Data entries
- - -
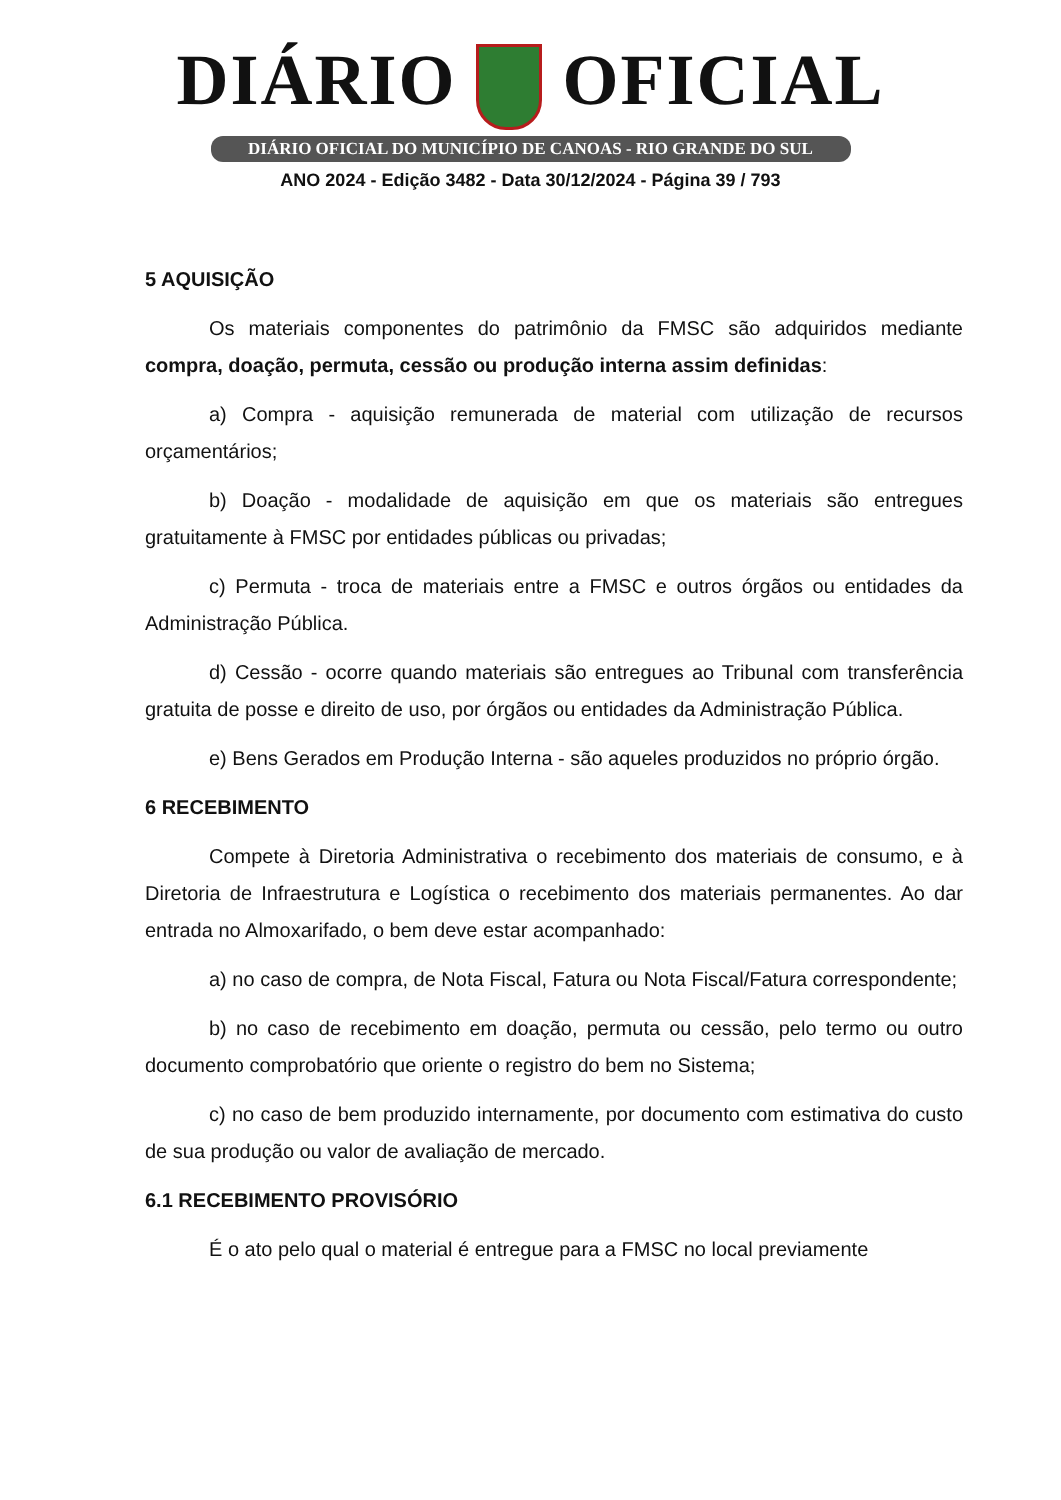DIÁRIO OFICIAL
DIÁRIO OFICIAL DO MUNICÍPIO DE CANOAS - RIO GRANDE DO SUL
ANO 2024 - Edição 3482 - Data 30/12/2024 - Página 39 / 793
5 AQUISIÇÃO
Os materiais componentes do patrimônio da FMSC são adquiridos mediante compra, doação, permuta, cessão ou produção interna assim definidas:
a) Compra - aquisição remunerada de material com utilização de recursos orçamentários;
b) Doação - modalidade de aquisição em que os materiais são entregues gratuitamente à FMSC por entidades públicas ou privadas;
c) Permuta - troca de materiais entre a FMSC e outros órgãos ou entidades da Administração Pública.
d) Cessão - ocorre quando materiais são entregues ao Tribunal com transferência gratuita de posse e direito de uso, por órgãos ou entidades da Administração Pública.
e) Bens Gerados em Produção Interna - são aqueles produzidos no próprio órgão.
6 RECEBIMENTO
Compete à Diretoria Administrativa o recebimento dos materiais de consumo, e à Diretoria de Infraestrutura e Logística o recebimento dos materiais permanentes. Ao dar entrada no Almoxarifado, o bem deve estar acompanhado:
a) no caso de compra, de Nota Fiscal, Fatura ou Nota Fiscal/Fatura correspondente;
b) no caso de recebimento em doação, permuta ou cessão, pelo termo ou outro documento comprobatório que oriente o registro do bem no Sistema;
c) no caso de bem produzido internamente, por documento com estimativa do custo de sua produção ou valor de avaliação de mercado.
6.1 RECEBIMENTO PROVISÓRIO
É o ato pelo qual o material é entregue para a FMSC no local previamente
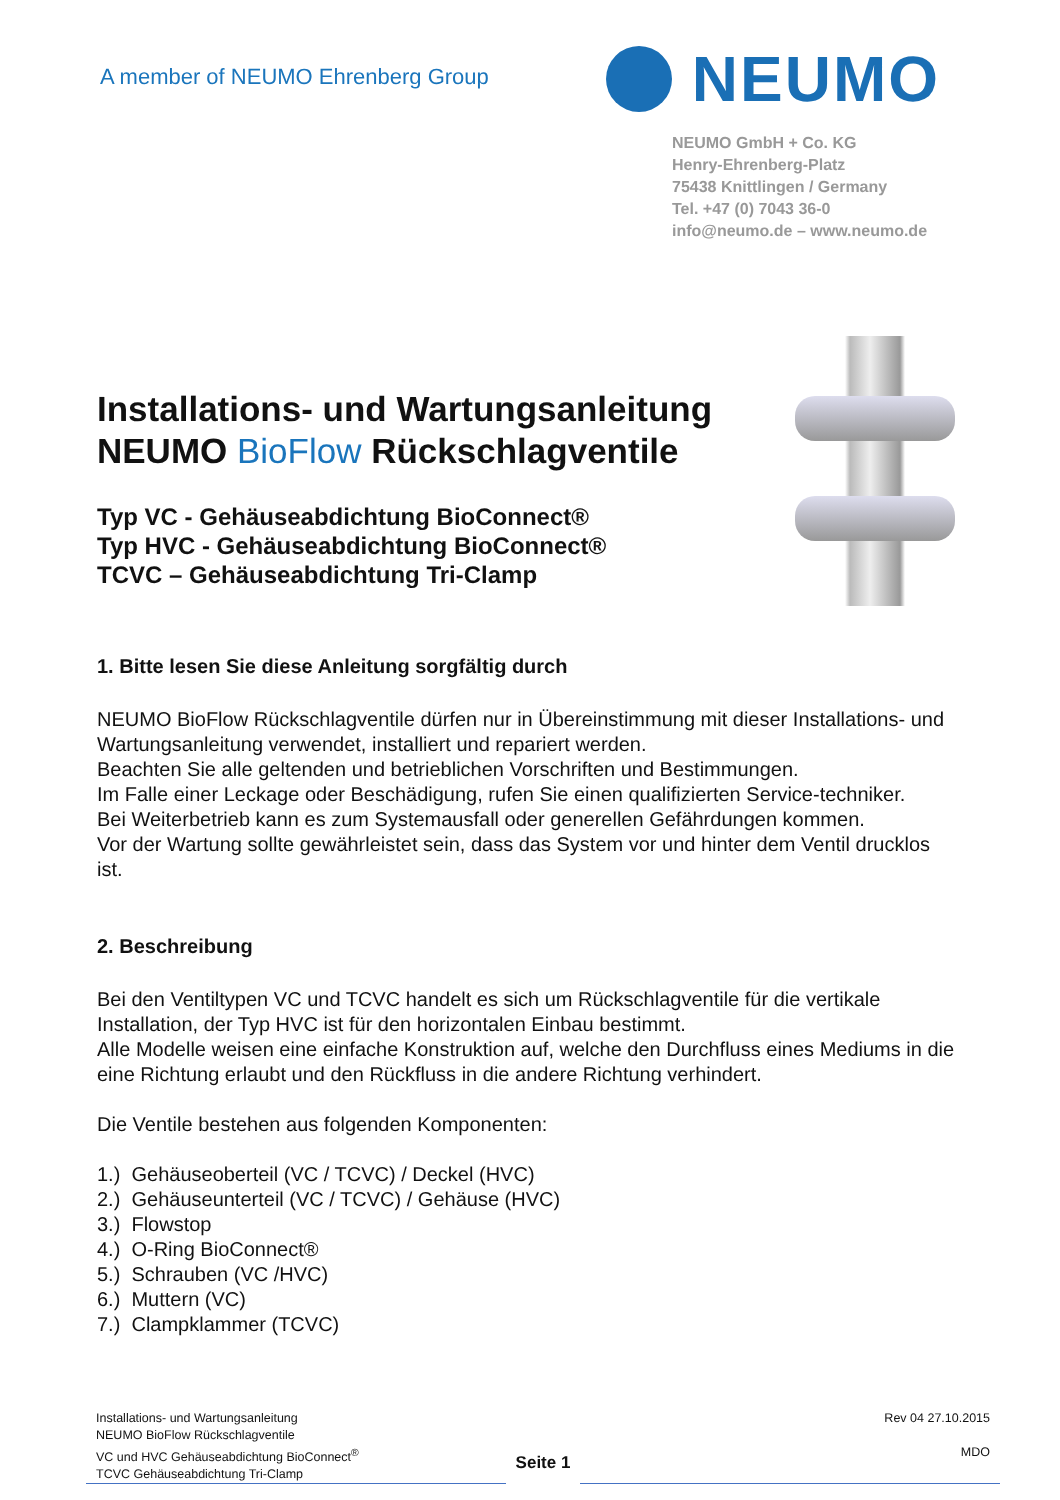A member of NEUMO Ehrenberg Group
NEUMO
NEUMO GmbH + Co. KG
Henry-Ehrenberg-Platz
75438 Knittlingen / Germany
Tel. +47 (0) 7043 36-0
info@neumo.de – www.neumo.de
Installations- und Wartungsanleitung
NEUMO BioFlow Rückschlagventile
Typ VC - Gehäuseabdichtung BioConnect®
Typ HVC - Gehäuseabdichtung BioConnect®
TCVC – Gehäuseabdichtung Tri-Clamp
1. Bitte lesen Sie diese Anleitung sorgfältig durch
NEUMO BioFlow Rückschlagventile dürfen nur in Übereinstimmung mit dieser Installations- und Wartungsanleitung verwendet, installiert und repariert werden.
Beachten Sie alle geltenden und betrieblichen Vorschriften und Bestimmungen.
Im Falle einer Leckage oder Beschädigung, rufen Sie einen qualifizierten Service-techniker.
Bei Weiterbetrieb kann es zum Systemausfall oder generellen Gefährdungen kommen.
Vor der Wartung sollte gewährleistet sein, dass das System vor und hinter dem Ventil drucklos ist.
2. Beschreibung
Bei den Ventiltypen VC und TCVC handelt es sich um Rückschlagventile für die vertikale Installation, der Typ HVC ist für den horizontalen Einbau bestimmt.
Alle Modelle weisen eine einfache Konstruktion auf, welche den Durchfluss eines Mediums in die eine Richtung erlaubt und den Rückfluss in die andere Richtung verhindert.
Die Ventile bestehen aus folgenden Komponenten:
1.) Gehäuseoberteil (VC / TCVC) / Deckel (HVC)
2.) Gehäuseunterteil (VC / TCVC) / Gehäuse (HVC)
3.) Flowstop
4.) O-Ring BioConnect®
5.) Schrauben (VC /HVC)
6.) Muttern (VC)
7.) Clampklammer (TCVC)
Installations- und Wartungsanleitung
NEUMO BioFlow Rückschlagventile
VC und HVC Gehäuseabdichtung BioConnect<sup>®</sup>
TCVC Gehäuseabdichtung Tri-Clamp
Seite 1
Rev 04 27.10.2015
MDO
- - -
* _Directions for this task_
Look for the line that contains "TCVC Gehäuseabdichtung Tri-Clamp" in the entries above. Set it down, along with all later lines, exactly as written.

* _Solution to this problem_
TCVC Gehäuseabdichtung Tri-Clamp
Seite 1
Rev 04 27.10.2015
MDO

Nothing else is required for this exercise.